In the records below, copy word for word every line from the one containing "Is it true that the value at 2015 is 16.2?" through the one containing "Rank the categories", including both of those lines, and leave out the pictures.
BEGIN Raw data
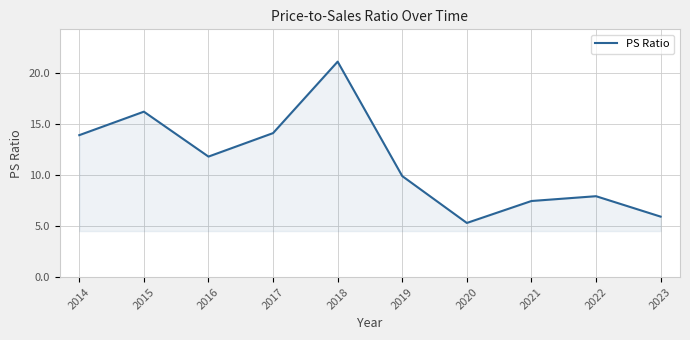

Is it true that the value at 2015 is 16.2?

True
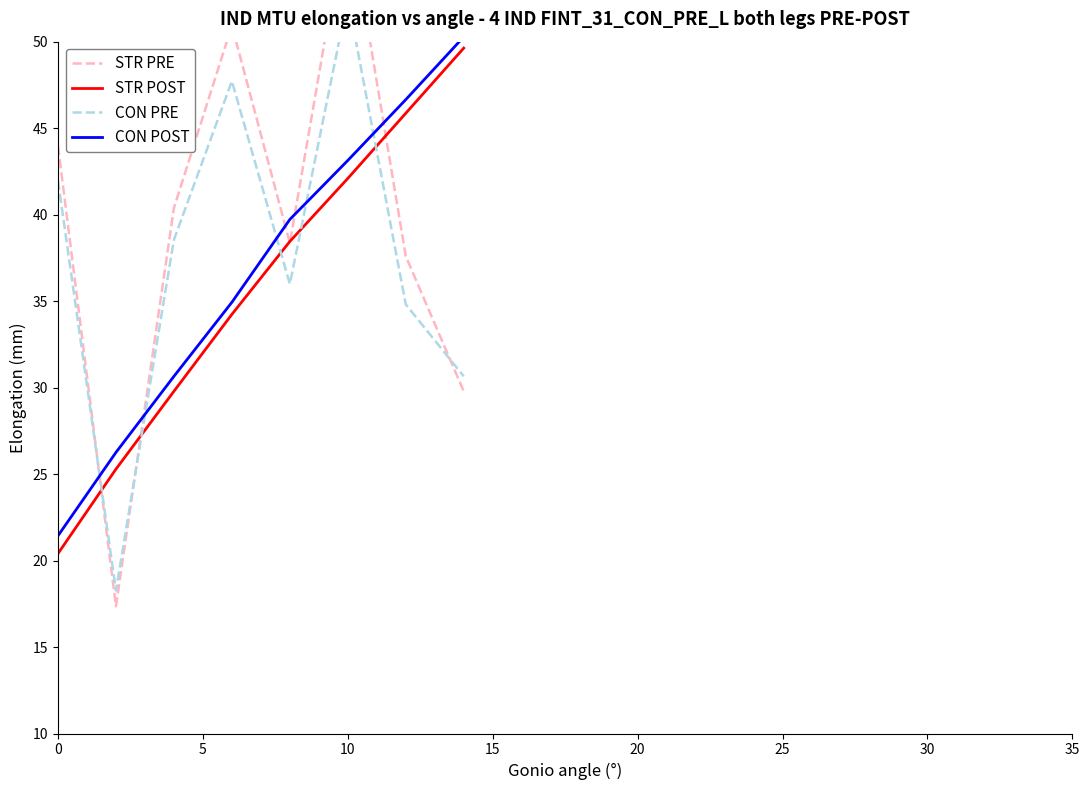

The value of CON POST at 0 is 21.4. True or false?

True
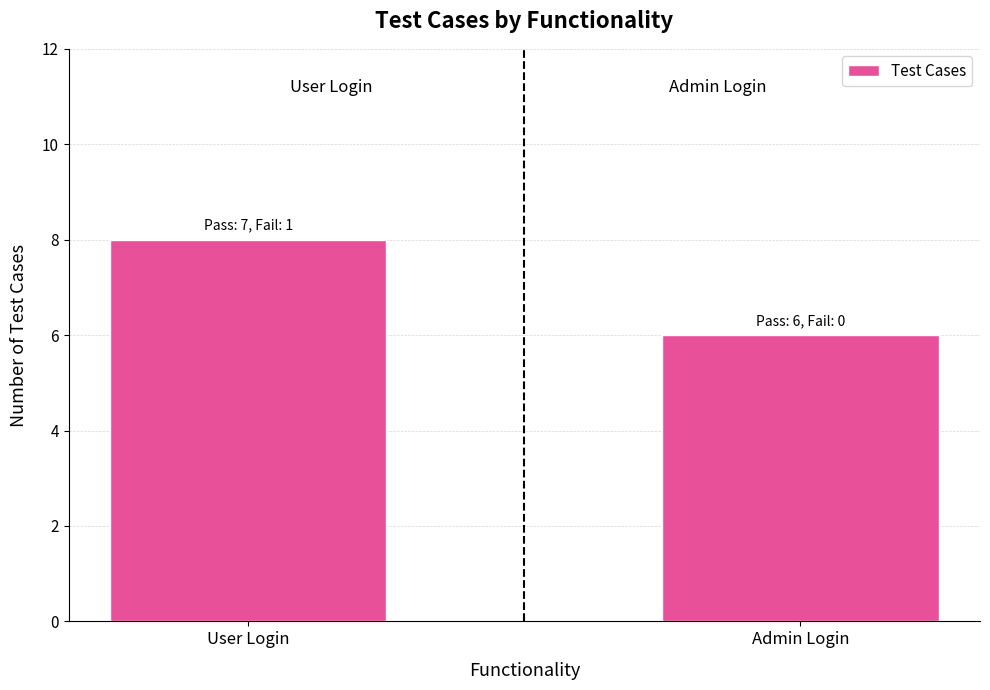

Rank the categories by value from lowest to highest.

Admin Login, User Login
END Raw data
BEGIN Raw data
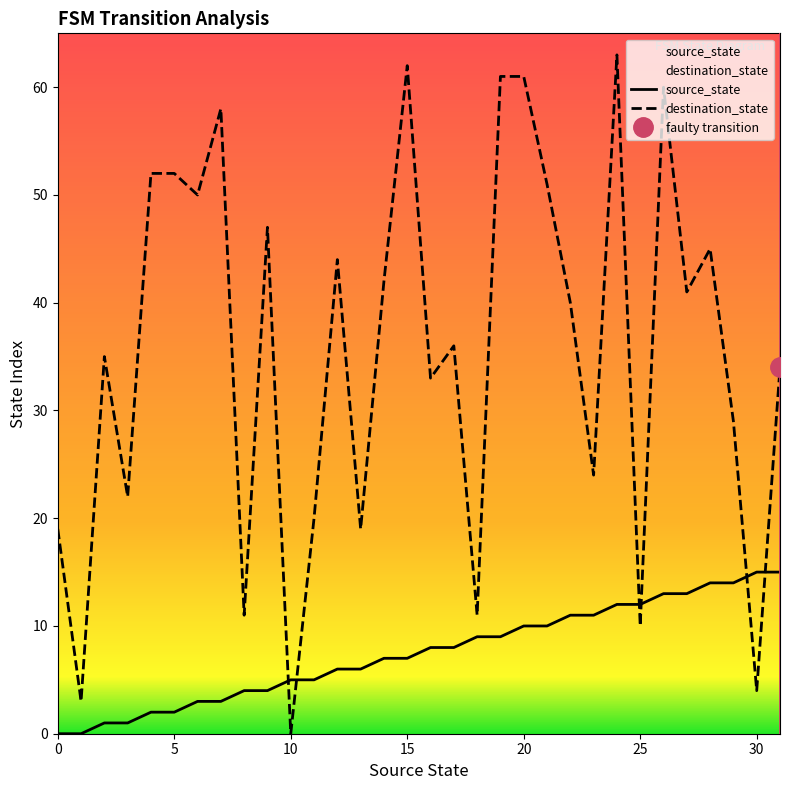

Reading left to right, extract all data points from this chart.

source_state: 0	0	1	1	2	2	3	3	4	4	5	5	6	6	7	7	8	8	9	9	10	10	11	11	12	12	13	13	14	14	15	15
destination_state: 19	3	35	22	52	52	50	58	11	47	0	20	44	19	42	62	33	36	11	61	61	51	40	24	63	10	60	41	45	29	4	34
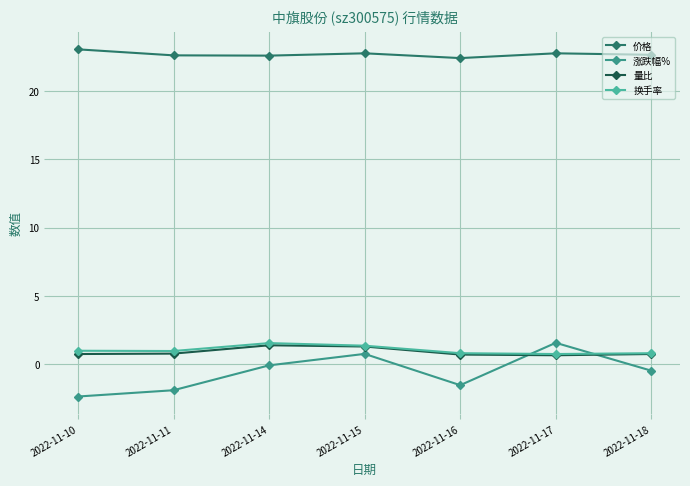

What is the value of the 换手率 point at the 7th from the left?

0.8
END Raw data
- **Response to this task**:
Is it true that the value at 2015 is 16.2?

True

The value of CON POST at 0 is 21.4. True or false?

True

Rank the categories by value from lowest to highest.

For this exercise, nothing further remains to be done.